A mirror is an ideal surface which gives an ideal reflection. That is, the angle of the incident ray and the reflected ray are equal. But the mirror does not absorb any colour, nor does it scatter. The colour of the light of which it is incident in the mirror reflects the light of the same colour.

A Girl Seeing Herself in a Mirror.

A Girl Seeing Herself in a Mirror.

The colour of an ideal white paper and that of an ideal mirror are the same. But there is scattering in the white paper, it is not there in the mirror, and because of this, we see the difference in the colours of both.

Reflective Colours: Which colour reflects more light? Pure white. 

Primary Colours of Light 

The main colours of light are red, green and blue. In painting, red, blue and yellow are considered the primary colours, but in Physics, the primary colours are red, blue and green. Those colours of light cannot be obtained by mixing any other colours and are independent. They are called primary colours or basic colours. There are three primary colours of light - Red, Green, and Blue. These are denoted by 'RGB'. 

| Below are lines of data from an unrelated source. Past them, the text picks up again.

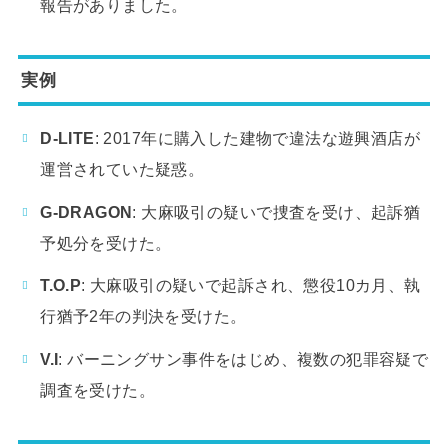
報告がありました。
実例
D-LITE
: 2017年に購入した建物で違法な遊興酒店が
運営されていた疑惑。
G-DRAGON
: 大麻吸引の疑いで捜査を受け、起訴猶
予処分を受けた。
T.O.P
: 大麻吸引の疑いで起訴され、懲役10カ月、執
行猶予2年の判決を受けた。
V.I
: バーニングサン事件をはじめ、複数の犯罪容疑で
調査を受けた。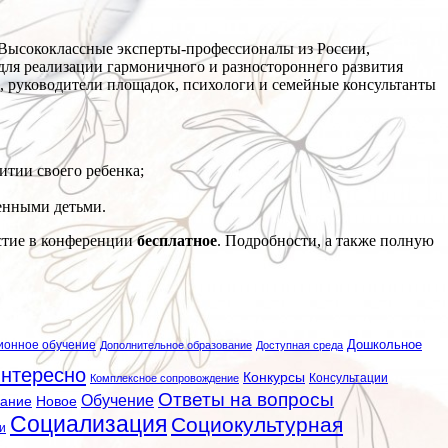
Высококлассные эксперты-профессионалы из России,
для реализации гармоничного и разностороннего развития
, руководители площадок, психологи и семейные консультанты
итии своего ребенка;
бенными детьми.
стие в конференции
бесплатное
. Подробности, а также полную
ионное обучение
Дошкольное
Дополнительное образование
Доступная среда
нтересно
Конкурсы
Консультации
Комплексное сопровождение
Ответы на вопросы
Обучение
вание
Новое
Социализация
Социокультурная
и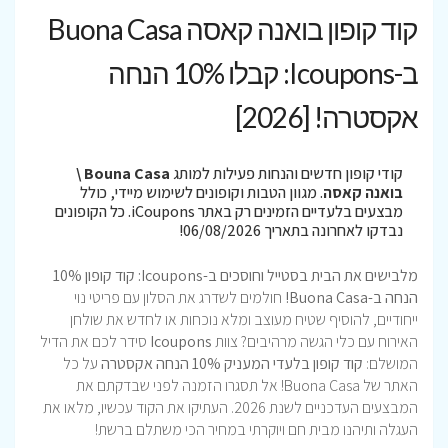
קוד קופון בואנה קאסה Buona Casa
ב-Icoupons: קבלו 10% הנחה
אקסטרה! [2026]
קודי קופון חדשים והנחות פעילות למותג
Bouna Casa \
בואנה קאסה
. מגוון הטבות וקופונים לשימוש מיידי, כולל
מבצעים בלעדיים הזמינים רק באתר iCoupons. כל הקופונים
נבדקו לאחרונה בתאריך 06/08/2026!
מלבישים את הבית בסטייל וחוסכים ב-Icoupons: קוד קופון 10%
הנחה ב-Buona Casa!
חולמים לשדרג את הסלון עם פריטי נוי
ייחודיים, להוסיף שטיח מעוצב ומלא נוכחות או לחדש את שולחן
האירוח עם כלי הגשה מרהיבים? צוות
Icoupons
סידר לכם את הדיל
המושלם:
קוד קופון בלעדי המעניק 10% הנחה אקסטרה
על כל
האתר של Buona Casa! אל תסגרו הזמנה לפני שבדקתם את
המבצעים העדכניים לשנת 2026. העתיקו את הקוד עכשיו, מלאו את
העגלה ותיהנו מבית חם ויוקרתי במחיר הכי משתלם ברשת!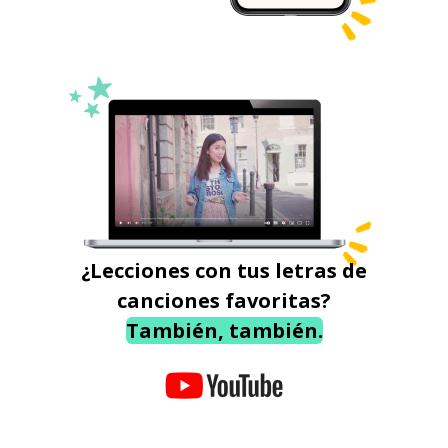
¿Lecciones con tus letras de
canciones favoritas?
También, también.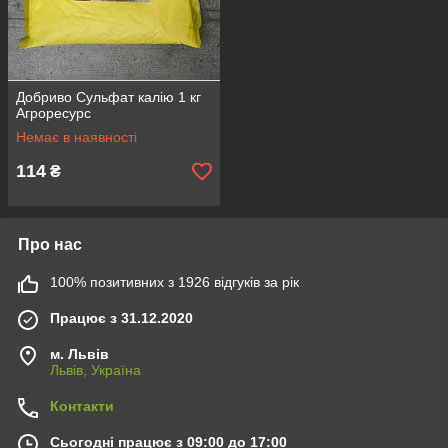
Добриво Сульфат калію 1 кг
Агроресурс
Немає в наявності
114
₴
Про нас
100% позитивних з 1926 відгуків за рік
Працює з 31.12.2020
м. Львів
Львів, Україна
Контакти
Сьогодні працює з 09:00 до 17:00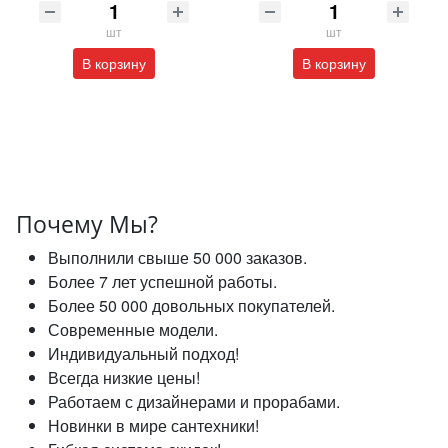
шт
шт
В корзину
В корзину
Почему Мы?
Выполнили свыше 50 000 заказов.
Более 7 лет успешной работы.
Более 50 000 довольных покупателей.
Современные модели.
Индивидуальный подход!
Всегда низкие цены!
Работаем с дизайнерами и прорабами.
Новинки в мире сантехники!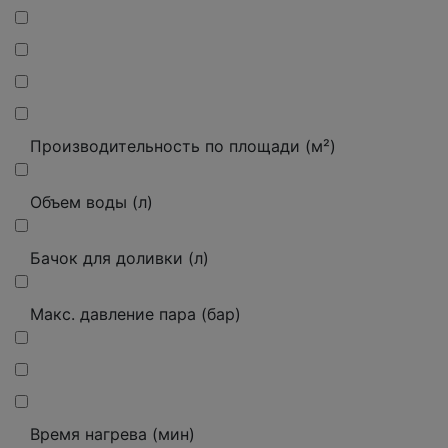
Производительность по площади (м²)
Объем воды (л)
Бачок для доливки (л)
Макс.
давление пара (бар)
Время нагрева (мин)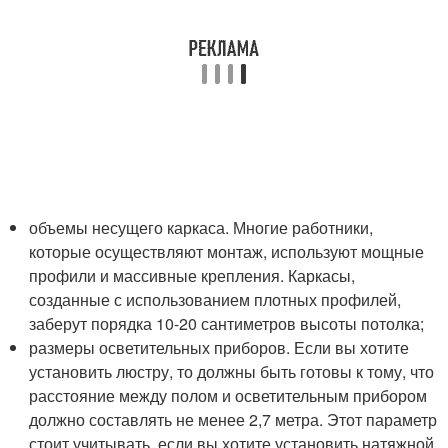
объемы несущего каркаса. Многие работники,
которые осуществляют монтаж, используют мощные
профили и массивные крепления. Каркасы,
созданные с использованием плотных профилей,
заберут порядка 10-20 сантиметров высоты потолка;
размеры осветительных приборов. Если вы хотите
установить люстру, то должны быть готовы к тому, что
расстояние между полом и осветительным прибором
должно составлять не менее 2,7 метра. Этот параметр
стоит учитывать, если вы хотите установить натяжной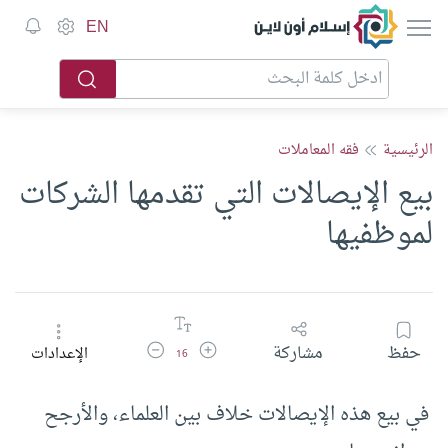
إسلام أون لاين
EN
الرئيسية
فقه المعاملات
بيع الإيصالات التي تقدمها الشركات
لموظفيها
زيادة حجم الخط
تقليل حجم الخط
حفظ
مشاركة
الإعدادات
16
في بيع هذه الإيصالات خلاف بين العلماء، والأرجح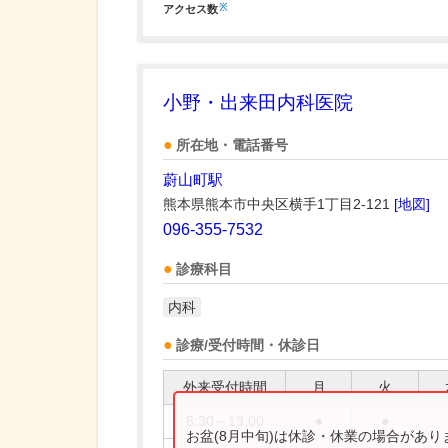
※
アクセス数
小野・出来田内科医院
所在地・電話番号
蔚山町駅
熊本県熊本市中央区横手1丁目2-121
[地図]
096-355-7532
診療科目
内科
診療/受付時間・休診日
外来受付時間
月
火
8:30～13:00
●
●
お盆(8月中旬)は休診・休業の場合があ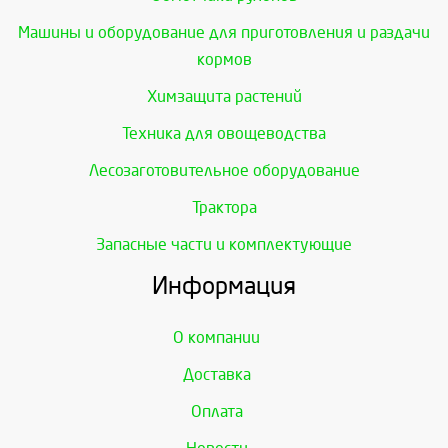
Машины и оборудование для приготовления и раздачи
кормов
Химзащита растений
Техника для овощеводства
Лесозаготовительное оборудование
Трактора
Запасные части и комплектующие
Информация
О компании
Доставка
Оплата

Other colours are formed by mixing these three colours of light. Those colours of light that are not independent in themselves, and are obtained by mixing two primary colours are called secondary colours.

Solved Questions

1. What are the main colours of light?

Ans: The main colours of light are red, green and blue.

2. What is the colour of the mirror?

Ans: The mirror does not absorb any colour, nor does it scatter. The colour of the light of which it is incident in the mirror reflects the light of the same colour.

3. When do objects appear white and black?

Ans: An object which reflects all the optical colours appears white, and that which absorbs all the colours appears black.

Learning by Doing

Kids Activity: Surfaces That Reflect Light

For this activity, we need to arrange the following materials and follow the instructions carefully.

Materials: Torch, Mirror, a box wrapped in aluminium foil, glass jar filled with water, paper and aluminium foil ball.


  • Give children access to the material.

  • Children will use their flashlights to shine on each material.

  • Children will document their observations using pictures, labels or words.

  • Children will conclude other surfaces that make great reflectors of light.


Light is very important in our life. Without light, we cannot see any colour in the world. In these, we have seen how we see the colours of an object. 

As you know, in this chapter, we have studied many things related to light, including the topic of the scattering of light. Now, you must have understood the mirror's colour, an object's primary colours, and many other important things related to light.

FAQs on Light-Reflecting Colours

1. What is the dispersion of light?

Newton analysed the phenomenon of refraction of light by a prism in the year 1666 and said that the light of the Sun is made up of seven colours; that is, when a ray of light passes through a prism, it splits into its constituent seven colours. The phenomenon of this splitting of light is called dispersion of light.

2. How does the refraction of light occur through a glass prism?

When a ray of light enters a glass prism, it bends twice. Firstly, when it comes into contact with the glass prism and second, when it comes out of the prism. This is because the refracting surfaces of the prism are not parallel to each other. Furthermore, a ray of light is bent towards its base when it passes through a prism. 

3. What are the applications of reflection of light?

Applications of Reflection of Light:

Some applications of reflection of light are given below:

  • Reflection in the mirror.

  • Microscope.

  • The sun appears red at sunrise and sunset.

  • Brilliance of diamond.

  • Telescope.

4. What are the laws of reflection?

The reflectance of the incident ray on various surfaces like plane mirrors, water, metal surfaces, etc., can be determined. For example, if we consider a plane mirror, here are the laws of reflection:

  • The incident ray, the normal and the reflected ray must lie in the same plane. 

  • The angle of incidence (i) = angle of reflection (r).